District Attorney Amy Weirich testifies on how she handled murder case

MEMPHIS, Tenn. -- District Attorney Amy Weirich was on the witness stand for almost four hours Tuesday, testifying on the job she did prosecuting the 2005 murder case of Vern Braswell.

Braswell is serving 24 years for killing his wife, who he claims accidentally drowned.

He wants a new trial, saying Weirich didn't give his attorneys, Walter and Jay Bailey, pertinent information in the case that could have changed the outcome, including several witness statements.

"We turned over everything we were required under the law to turn over," Weirich said outside of court.

Weirich admitted actual statements in some cases were not handed over, but says supplements were available to the attorneys had they made efforts to get them.

She also denied labeling an envelope 'Do not show to the defense.'

"A couple of peopleĀ  say there was this envelope. I don't recall the envelope and no one can say what was in it. It could have been an empty envelope for all we know," Weirich said.

"There was a lot of information that could have provided additional information for the defense to put in front of a jury and information that corroborated the defendant's version of events," Lauren Fuchs, attorney for Braswell, said.

This isn't the first time Weirich has come under scrutiny. Nora Jackson is slated to get a new trial in the case of murdering her mother after a high court said Weirich withheld evidence.
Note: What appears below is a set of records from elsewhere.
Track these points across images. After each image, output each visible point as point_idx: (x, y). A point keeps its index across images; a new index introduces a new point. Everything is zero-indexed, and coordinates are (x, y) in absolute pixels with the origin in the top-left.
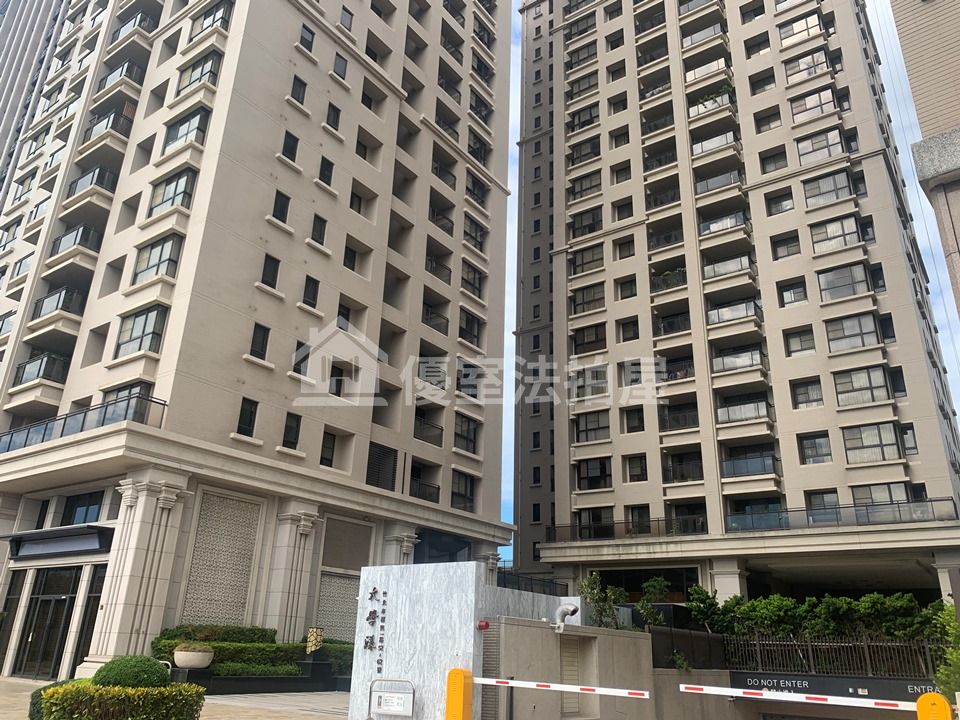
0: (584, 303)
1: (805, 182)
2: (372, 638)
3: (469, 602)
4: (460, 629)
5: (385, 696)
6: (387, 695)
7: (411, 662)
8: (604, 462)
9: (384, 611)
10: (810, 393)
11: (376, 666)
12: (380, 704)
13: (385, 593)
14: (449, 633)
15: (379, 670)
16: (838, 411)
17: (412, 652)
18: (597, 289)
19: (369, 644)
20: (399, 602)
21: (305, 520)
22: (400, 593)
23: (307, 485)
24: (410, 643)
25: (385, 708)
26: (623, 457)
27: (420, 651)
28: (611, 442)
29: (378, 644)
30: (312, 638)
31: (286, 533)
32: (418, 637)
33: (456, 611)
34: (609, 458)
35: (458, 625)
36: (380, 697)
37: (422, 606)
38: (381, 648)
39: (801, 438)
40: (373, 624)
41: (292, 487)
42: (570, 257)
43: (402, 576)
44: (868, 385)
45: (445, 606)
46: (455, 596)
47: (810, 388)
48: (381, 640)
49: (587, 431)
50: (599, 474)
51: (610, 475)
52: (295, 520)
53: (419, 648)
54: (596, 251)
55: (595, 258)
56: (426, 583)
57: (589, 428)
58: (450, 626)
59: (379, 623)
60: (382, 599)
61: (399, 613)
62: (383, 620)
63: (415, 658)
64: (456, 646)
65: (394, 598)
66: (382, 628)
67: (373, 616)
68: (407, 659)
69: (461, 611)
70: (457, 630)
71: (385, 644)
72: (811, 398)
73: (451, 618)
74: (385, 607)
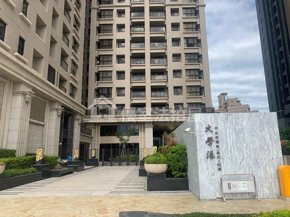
0: (104, 30)
1: (183, 8)
2: (212, 152)
3: (276, 132)
4: (272, 145)
5: (233, 183)
6: (234, 182)
7: (242, 164)
8: (109, 89)
9: (217, 137)
10: (177, 75)
11: (217, 167)
12: (230, 188)
13: (216, 128)
14: (266, 148)
15: (220, 169)
16: (186, 81)
17: (241, 158)
18: (110, 26)
19: (211, 156)
20: (228, 132)
21: (29, 95)
22: (227, 128)
23: (29, 77)
24: (239, 154)
25: (235, 189)
26: (116, 88)
27: (247, 157)
28: (112, 82)
29: (216, 155)
30: (40, 153)
31: (19, 101)
32: (244, 150)
33: (268, 137)
34: (111, 88)
35: (270, 143)
36: (229, 184)
37: (244, 134)
38: (219, 157)
39: (175, 88)
40: (210, 145)
41: (23, 77)
42: (98, 11)
43: (227, 119)
44: (194, 74)
45: (260, 134)
46: (266, 129)
47: (177, 73)
48: (218, 153)
49: (103, 77)
50: (107, 93)
51: (111, 94)
52: (24, 94)
53: (246, 156)
54: (110, 12)
55: (109, 14)
56: (245, 123)
57: (104, 76)
58: (265, 144)
59: (214, 144)
60: (215, 131)
61: (228, 139)
62: (217, 142)
63: (245, 161)
64: (271, 154)
65: (224, 131)
66: (218, 146)
67: (210, 140)
68: (239, 162)
69: (271, 137)
70: (270, 146)
71: (221, 155)
72: (177, 76)
73: (265, 140)
74: (217, 135)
"I hope the community looks at my track record as a 23-year prosecutor and the justice that has been served while I have served this community and the justice that has been served while I have been District Attorney and there shouldn't be any question," Weirich said.

Weirich's testimony wrapped up Tuesday and she is not expected back on the stand.

The case will be back in court December 2, 2014 for attorneys to set the next court date. The judge is expected to issue a written ruling when the testimony is over.